Steiner—perhaps controversially for an artist seen as “queer” and “feminist”—considers Gustave Courbet’s Origin of the World (1866) an attempt to revere and embody, rather than to objectify. “I believe gaze is determined by cultural signifiers that define power relationships,” she explains. ‘Understanding W.E.B. Du Bois’s theory of double consciousness, or reading Monique Wittig’s The Lesbian Body, can help snap one out of the de rigueur psychosis of the heterosexist, white-identified supremacist patriarchal haze.” Steiner’s projects and collaborations are described as “celebratory efforts in dismantling notions of normativity and the sources of constructed truths”. In her photographic work, women are seen naked, perhaps as sexualized and eroticized by some. “Nakedness, nudity, the Nude, body parts, flesh and flesh eaters populate this exhibition,” wrote the gallerist Pascal Spengemann of Steiner’s 2009 exhibition in his now-defunct Chelsea (NY) space. “Some flaunting and others demure. Transparency, honesty, and forthrightness are all demonstrated here, but perhaps with a false promise, a come-on, a fantasy, a mirage.” While clearly intending both subversion and irony, Steiner still maintains: “Making anything is an act of objectification.” In terms of viewing and interpreting her work: “50 per cent is me, 50 per cent is you.” The viewer’s physicality is important to her in relation to viewing: “I don’t want a sensation of overwhelmed, I want there to be a sensation of infinity. That this isn’t finished, it’s never-ending.”
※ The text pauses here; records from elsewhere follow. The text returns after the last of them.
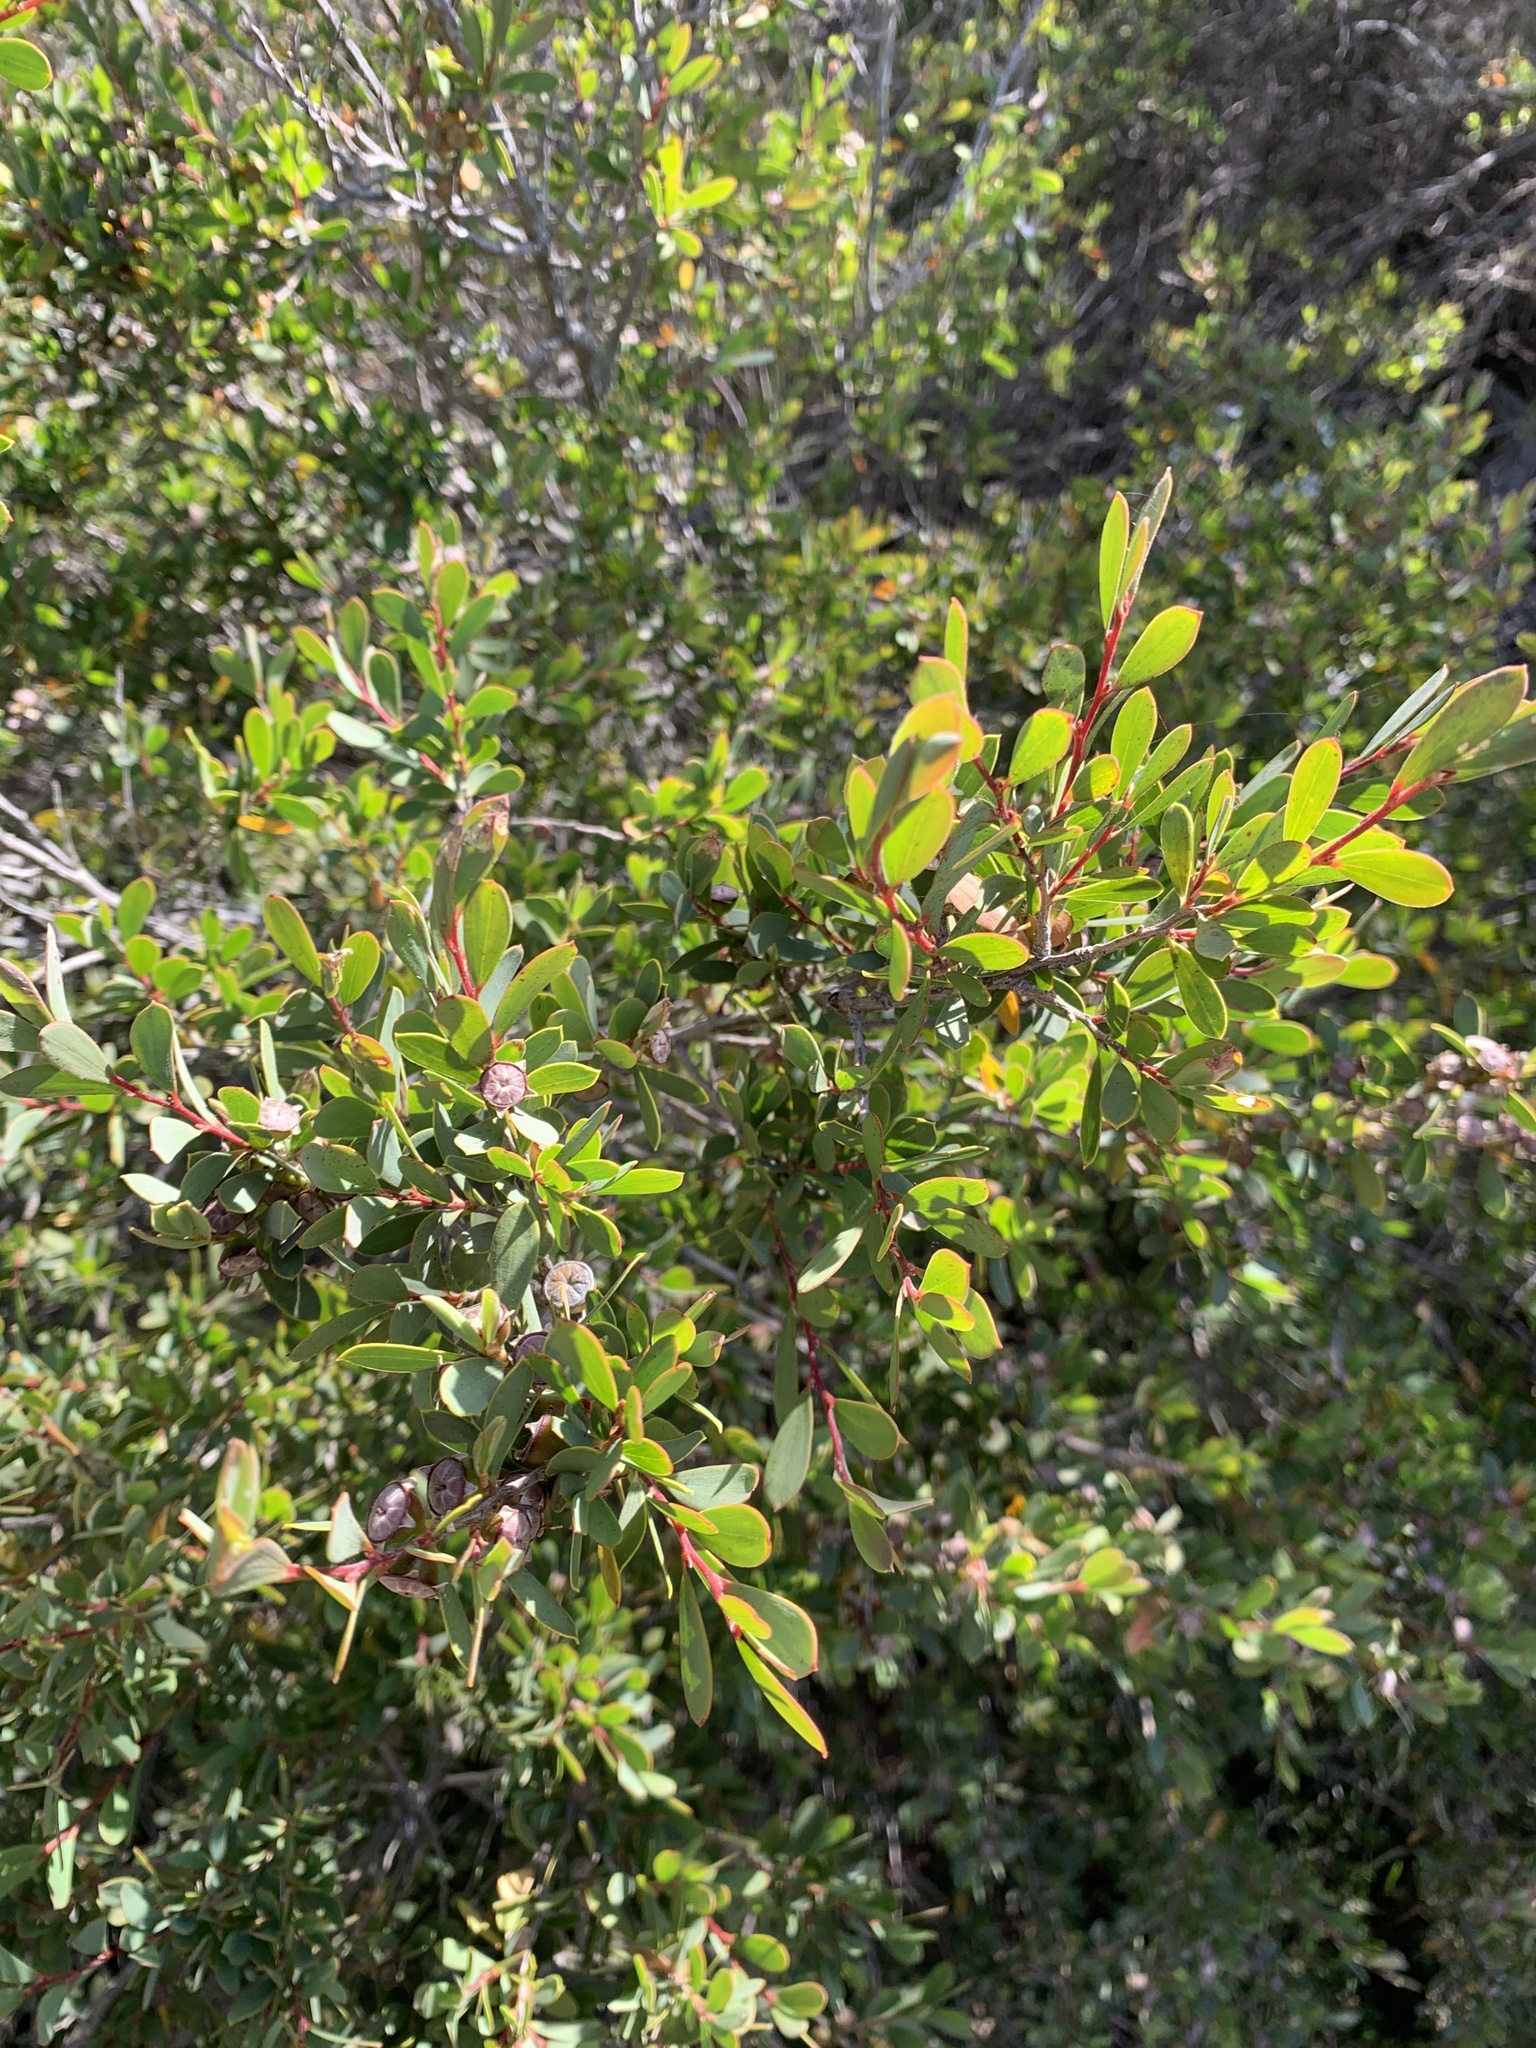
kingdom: Plantae
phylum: Tracheophyta
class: Magnoliopsida
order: Myrtales
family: Myrtaceae
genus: Leptospermum
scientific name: Leptospermum laevigatum
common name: Australian teatree
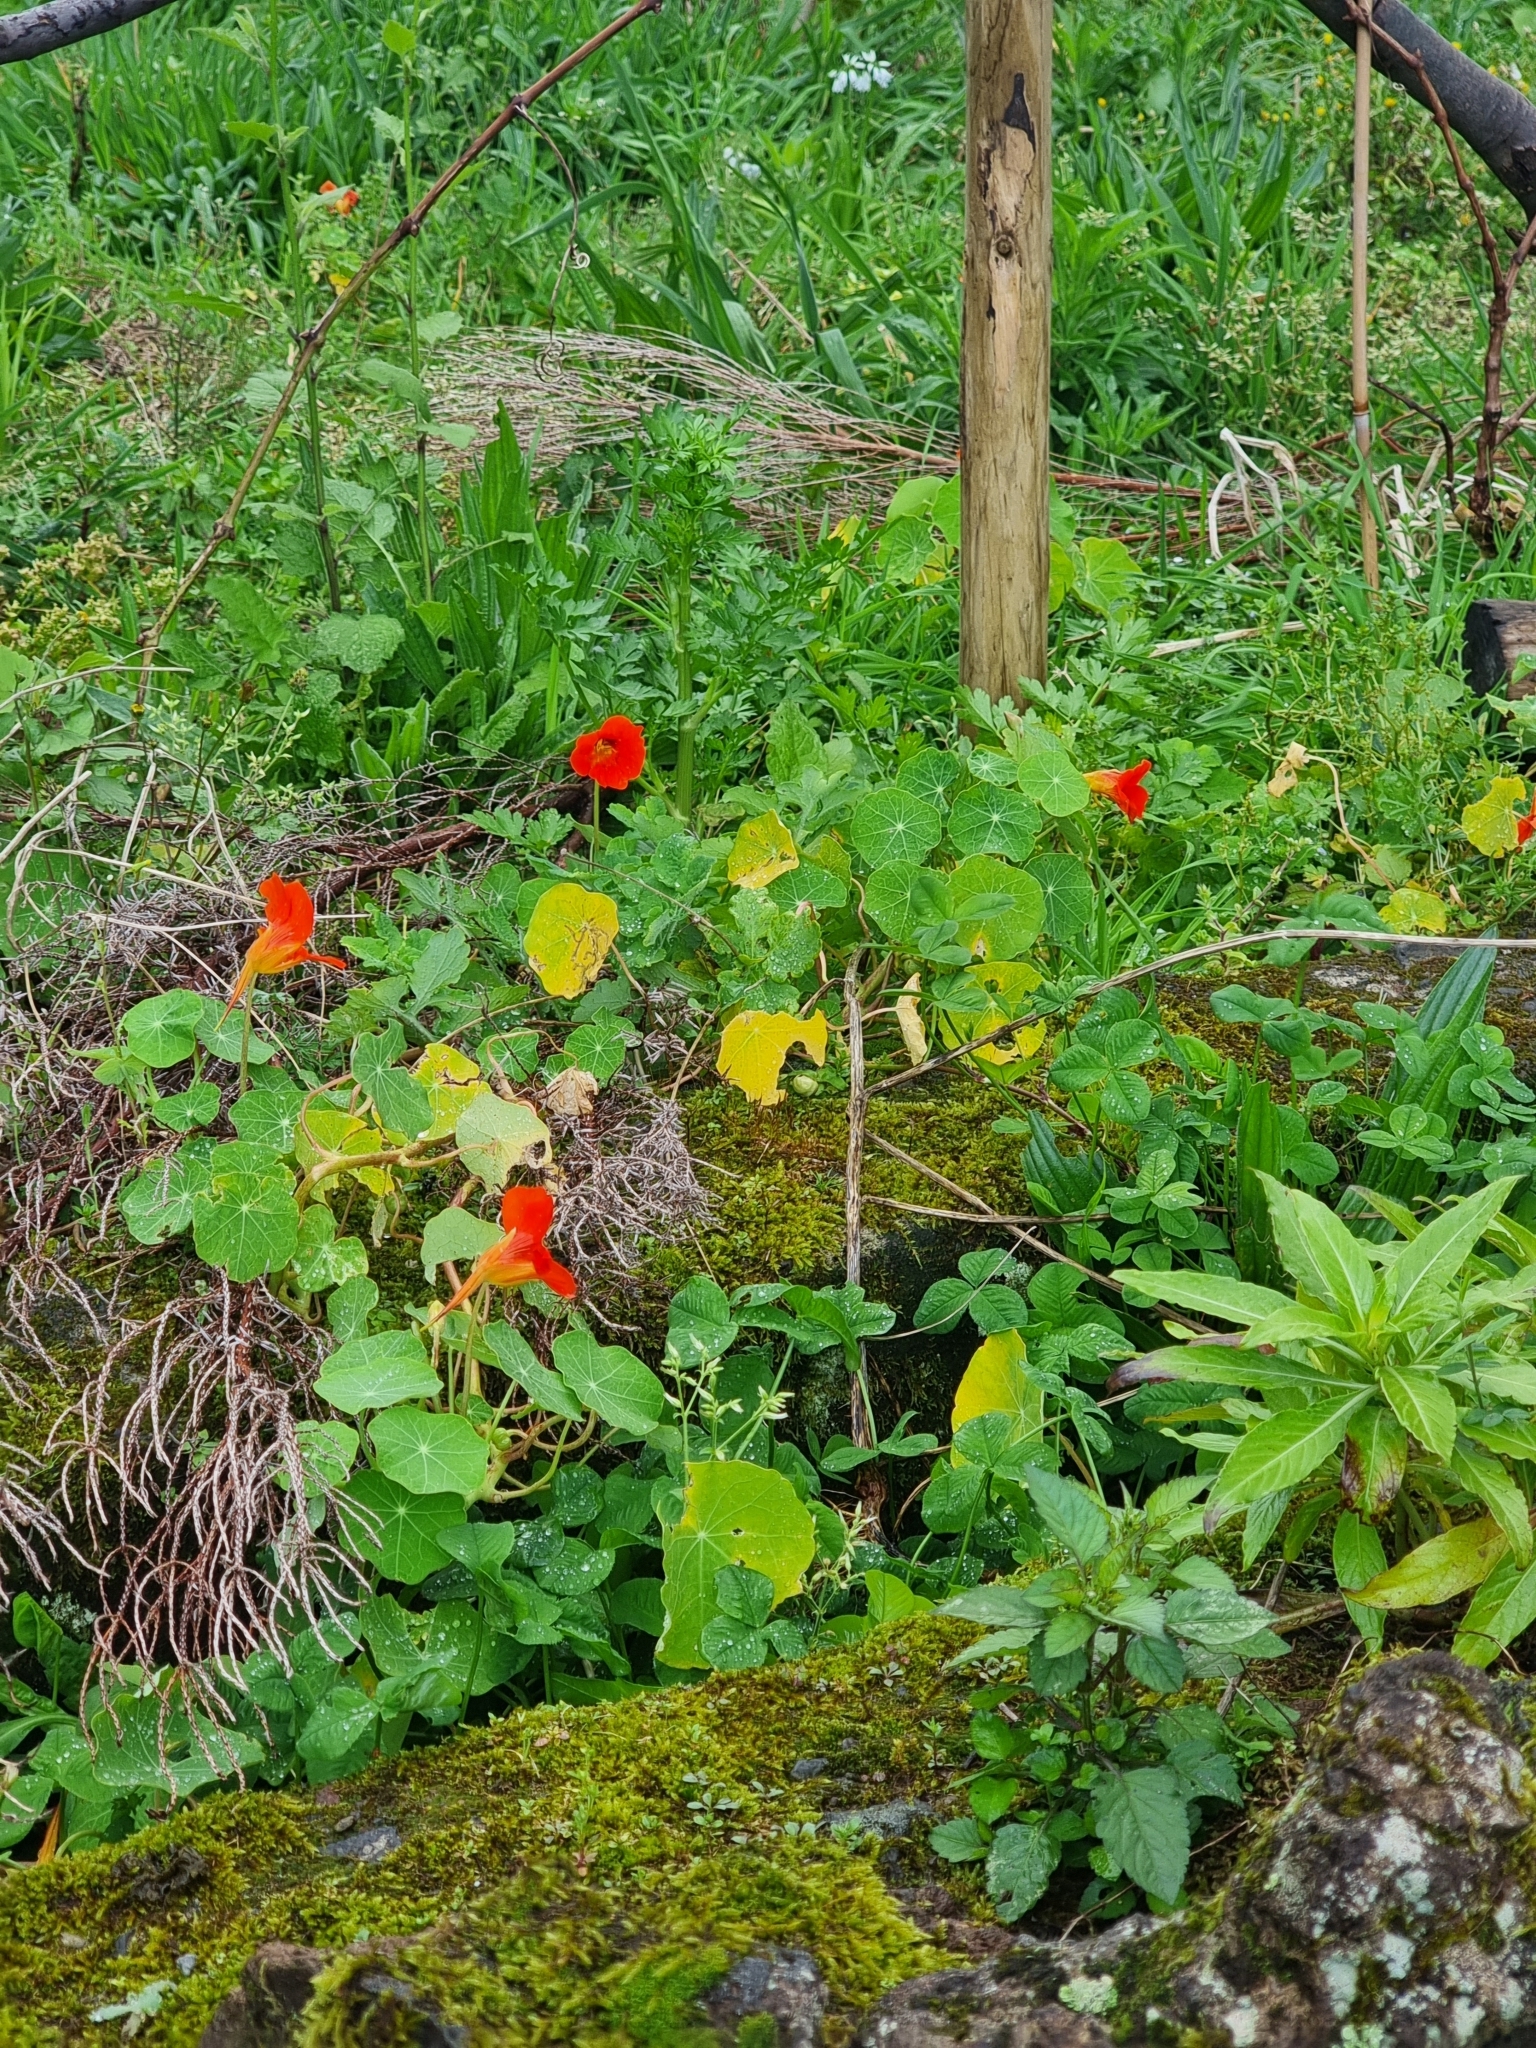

In Puppies & Babies, an exhibition for 3001 Gallery, Los Angeles, in 2012, Steiner brought together inflated images of “pets, pregnancy and children”, collaging the abjection of childbirth with the soppiness of puppy love. In a conversation with Steiner for BOMB magazine, the American writer Maggie Nelson says: “This is what I like so much about your work. You acknowledge the fear that you might be pushing toward a place that you aren’t sure will be a good one to go to—in the case of Puppies & Babies, into the sentimental, or banal, or clichéd, or whatever. You push on anyway, you respect your impulses, until you find/make something completely worthwhile.” Steiner responds by acknowledging her investigation of “the unsustainability of the binary—normative on one hand, and transgressive on the other”. And certainly much of her work is an open investigation, as, indeed, are her answers to me:
“Does the body represent or define identity?”
“Or is identity beyond the body?”
“What about the collective/community body?”
“What about it?”
Perhaps this is the 50 per cent that is left for the viewer to decide.